--- Data supplied Enclosed Below ---
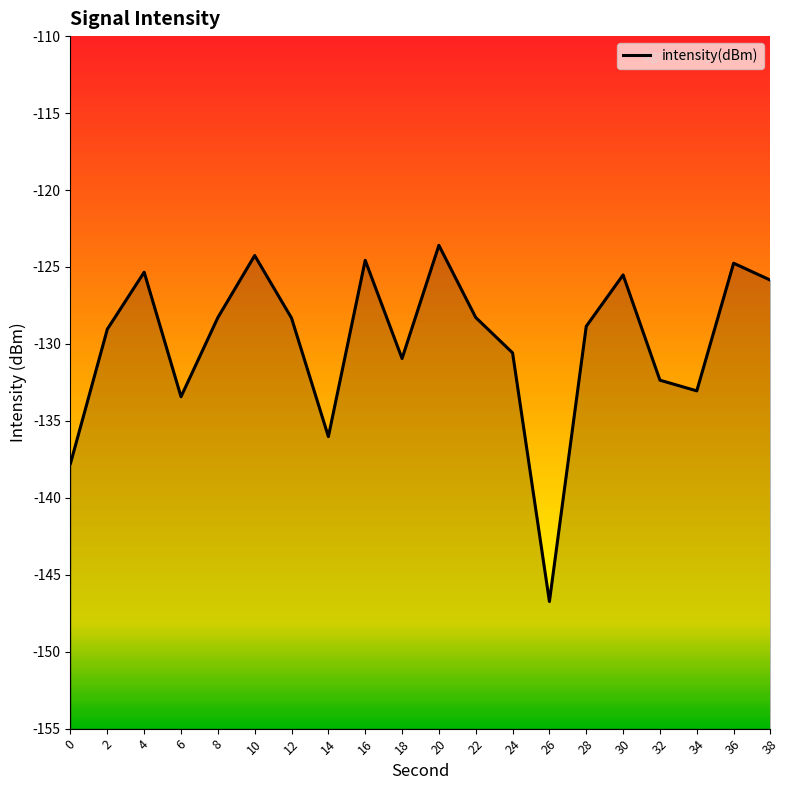

Reading right to left, what are all the values shown in this chart?

-125.9	-124.8	-133.1	-132.4	-125.5	-128.9	-146.7	-130.6	-128.3	-123.6	-130.9	-124.6	-136.0	-128.3	-124.3	-128.3	-133.4	-125.3	-129.0	-137.8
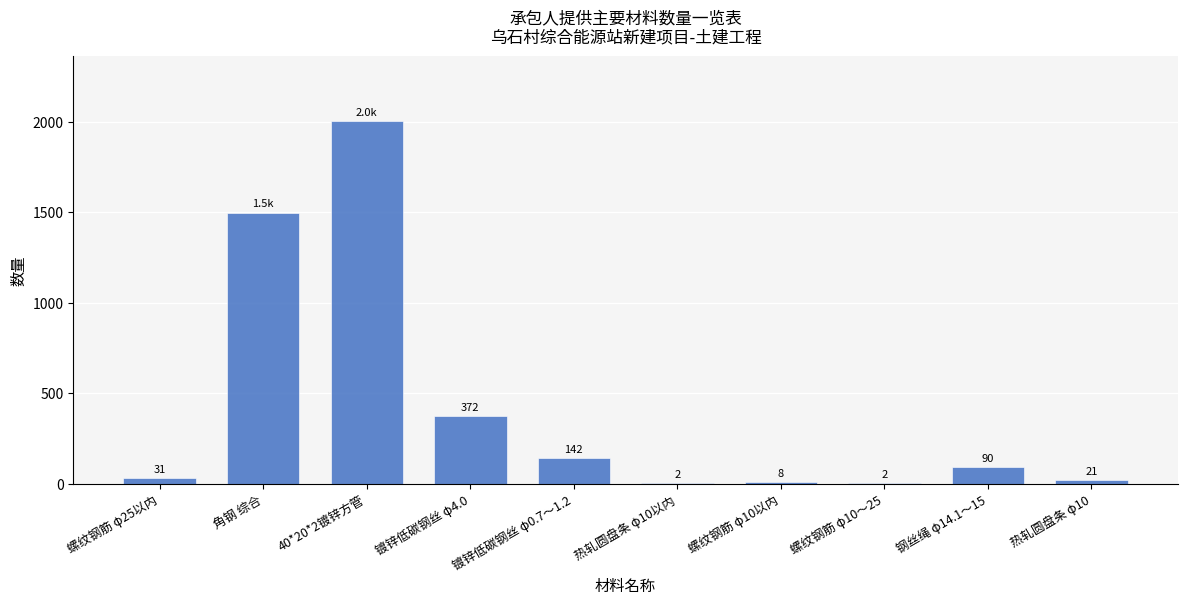

Are the bars horizontal?

No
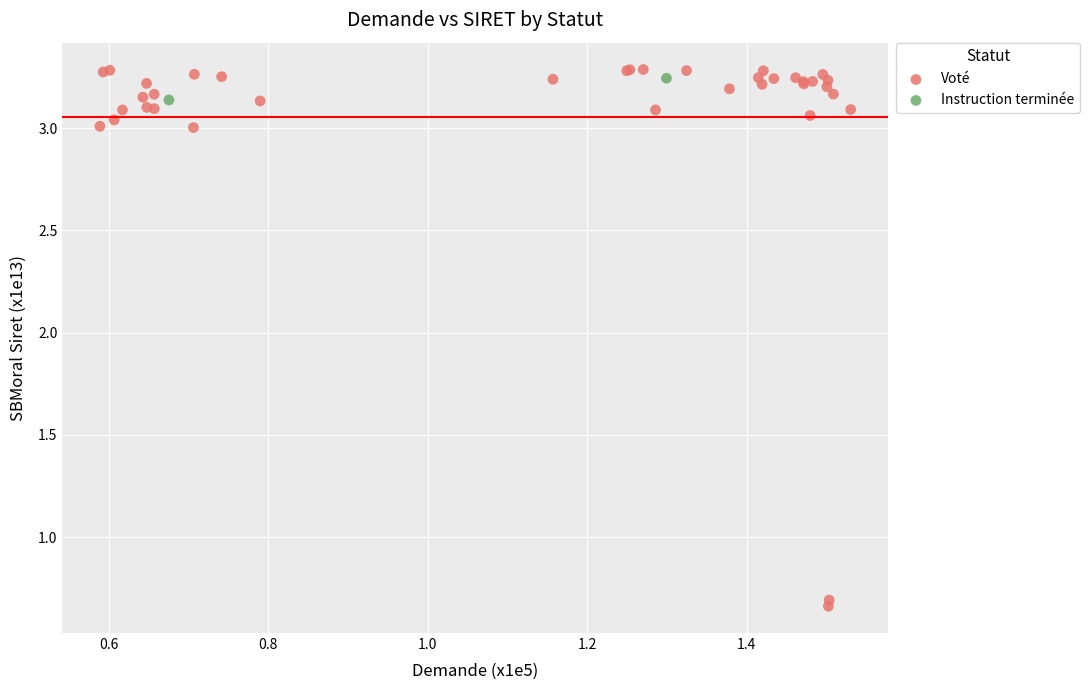

What are all the series names shown in the legend?

Voté, Instruction terminée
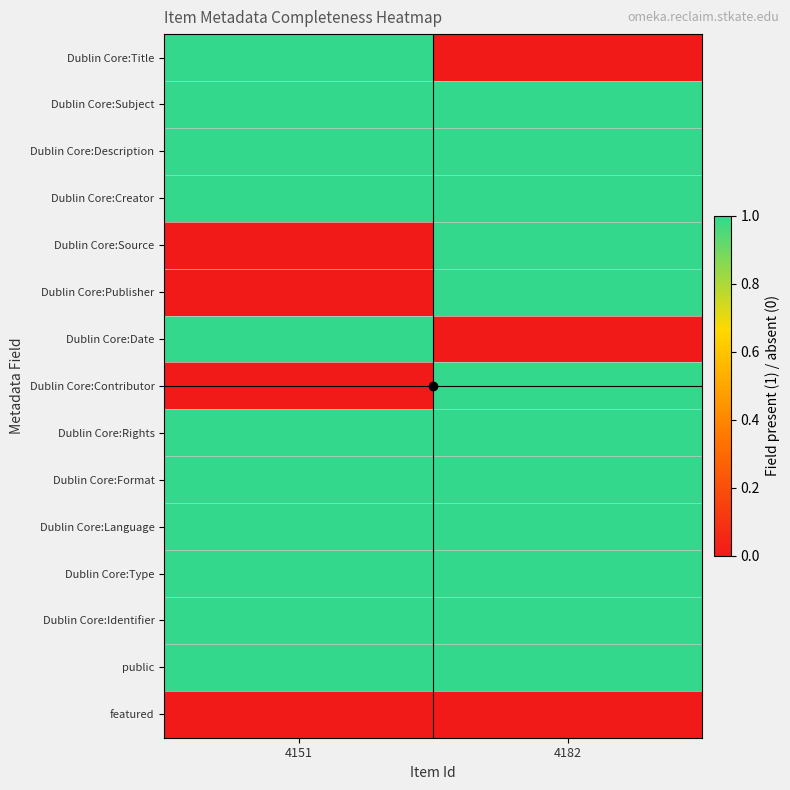

Which series changed the most between 4151 and 4182?

Dublin Core:Title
--- End of Enclosed Data supplied ---
Render the listing as a Markdown table with the columns "n" and "Line," from the line containing "What are all the series" through the end of the listing, inclusive, and omit blank lines and pictures.

Exercise output:
| n | Line |
|---|---|
| 1 | What are all the series names shown in the legend? |
| 2 | Voté, Instruction terminée |
| 3 | Which series changed the most between 4151 and 4182? |
| 4 | Dublin Core:Title |